Prepare yourself for a bit of a shock: I am not one of those ladies who gets all excited over shoes. They're just not really my thing in a goo-goo sense. They serve a wonderful function, to be sure; but I tend to look at them as function-servers only, and I wear them until they fall apart...and sometimes longer than that. I mention this not as some weird point of contrarian pride, but rather because I wonder: would my feelings about shoes render me as susceptible to the madness brought on by the red shoes in...umm...The Red Shoes (Korea, 2005)? Would I be all caca-crazy over them like the women in the film are? I guess I might be since they've got the power of the supernatural and not just the power of the pump. Anyway, enough of that conversation with myself.
Oh and by the way, the red shoes are actually pink shoes, which kind of irritated me throughout the whole movie. Perhaps you will not mind. It just seems to me that if your movie is called The Red Shoes and it's based on a fairytale called The Red Shoes, the shoes in question should be red. I would be equally confounded if, say, The Lord of the Rings was actually about One Pair of Pants to Rule Them All, pants sewn in the sweatshop of Mount Doom. It wouldn't make any sense, and nor do the pink "red" shoes.
Sorry...Lord of the Rings is on over in the corner right now and it's distracting me with its so fucking awesomeness. I was thinking about this movie the other day so much so that I had to watch it- I was commenting to a friend that if I had been born a dwarf, I would play up some fantasy shit and I'd insist on traveling in a fellowship and I'd constantly talk about how I was born from the stone and all that- in other words, I would ever irritate the people around me and totally weird them out. The point is, Lord of the fucking Rings, man.

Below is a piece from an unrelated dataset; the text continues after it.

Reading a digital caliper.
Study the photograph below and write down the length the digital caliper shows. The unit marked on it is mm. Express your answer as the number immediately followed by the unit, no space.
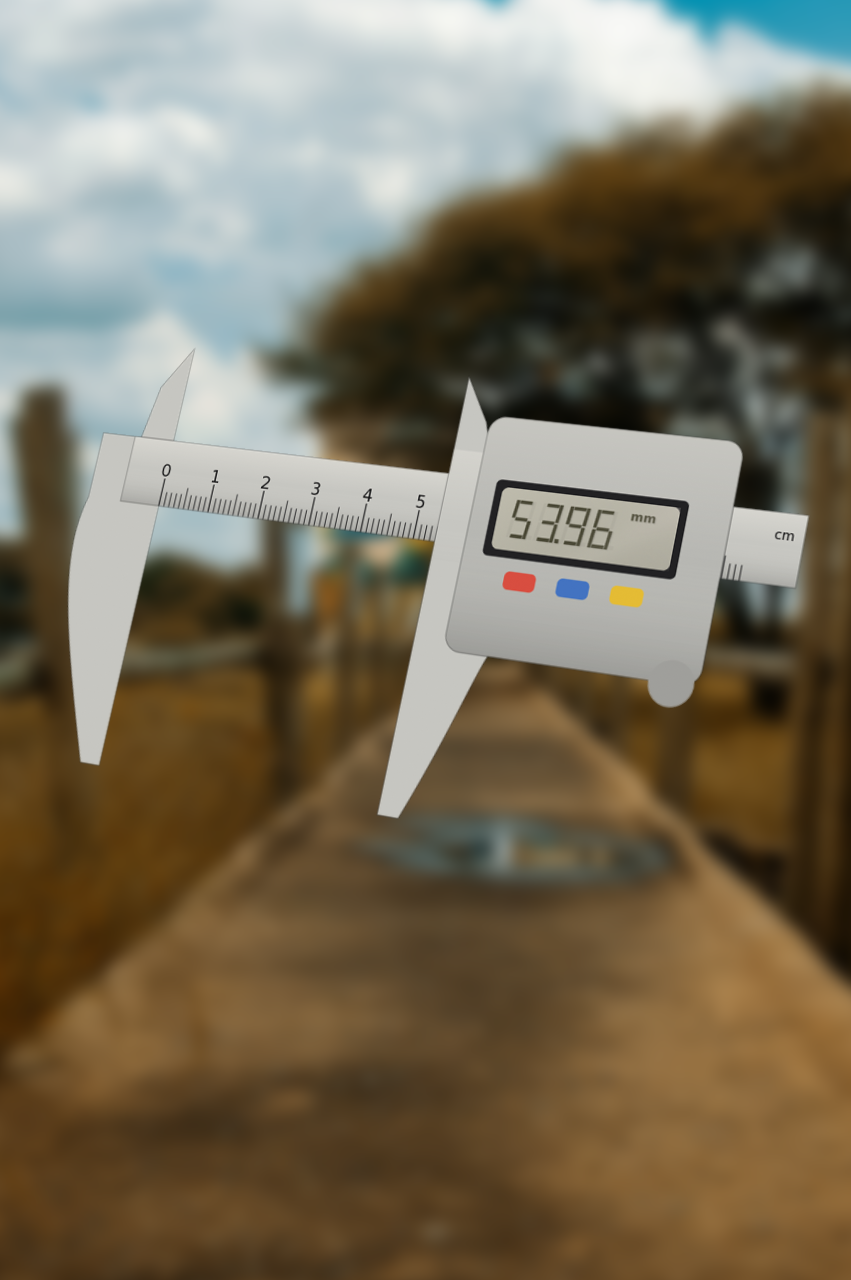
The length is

Sun-jae (Hye-su Kim) is a former optometrist-turned-miserable housewife. Her husband bears her no love or respect, her young daughter Tae-su (Yeon-ah Park) is the ultimate daddy's girl and ignores her. When Sun-jae comes home to find her husband humping on some other lady, she packs up her shoe collection and busts a movie out of there, unwilling child in tow.

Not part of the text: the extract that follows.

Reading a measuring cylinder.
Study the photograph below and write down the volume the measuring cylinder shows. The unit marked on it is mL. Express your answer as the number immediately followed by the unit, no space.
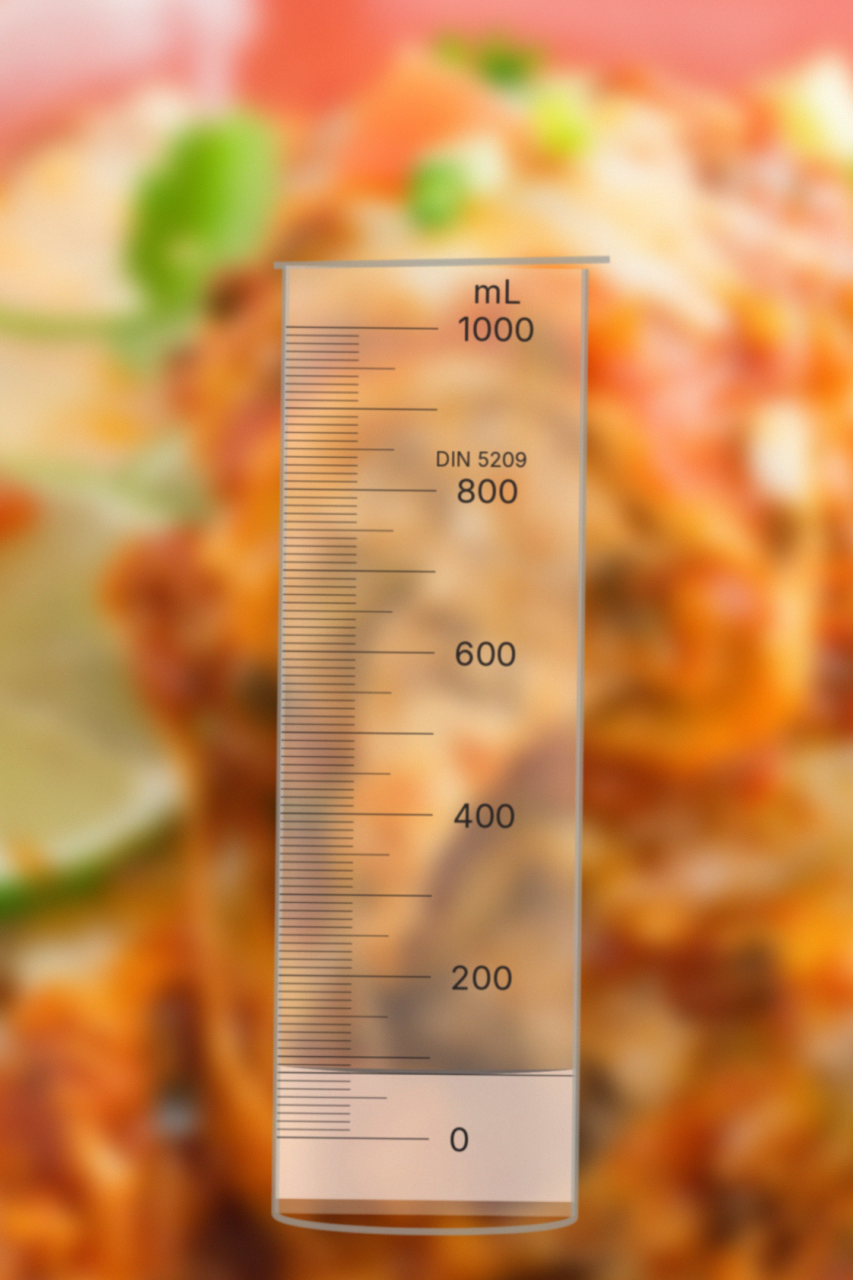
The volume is 80mL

Yes, her shoe collection, which she displays on an elaborate glass shelving unit. You know, like one might display...oh, I don't know. A Lord of the Rings action figure assortment.
Given how nuts she is about shoes, it comes as no surprise when Sun-jae is totally bewitched by a pair of pink pumps she spies in a subway car. She takes them home and for a while, things are on an upswing- she works to restart her career, she begins an affair with the young man designing her new office, she puts on the pink pumps and feels more attractive than she has in ages. Her daughter becomes equally obsessed with the shoes, however, and the two frequently clash over which of them is the rightful owner...sometimes even coming to blows. When Sun-jae's friend steals the shoes after becoming immediately overtaken with a need to have them, things take a turn for the deadly as the unseen force returns and makes with the...deathening.
Through a series of fairly cheesy flashbacks, we learn- sort of- the reason why the shoes are cursed. It all has to do with women fighting over men, blah blah, jealousy. You know, essentially that wimmins is crazy bitches...and unfortunately, that's what the main plot of The Red Shoes devolves into as well. A very strong first half, centered around a rather compelling character, becomes a lazy, nonsensical second half; horror-tinged drama becomes nothing but a series of the same old tired tropes you've seen in plenty of other Asian genre flicks. It's really too bad- the film gets more disappointing as it loses steam over the course of its run time.
Still, it's not without some bright spots and high points- the cinematography is gorgeous, the set design interesting, and the acting is very strong- particularly that from Hye-su Kim, who has to convey a wide range of emotions as she takes the train from Sadsville to Cuckootown.All in all, the film isn't going to have anyone squealing in delight and placing a copy on their elaborate glass shelving unit, but it serves its function fairly well- sort of like my taped-up Converse.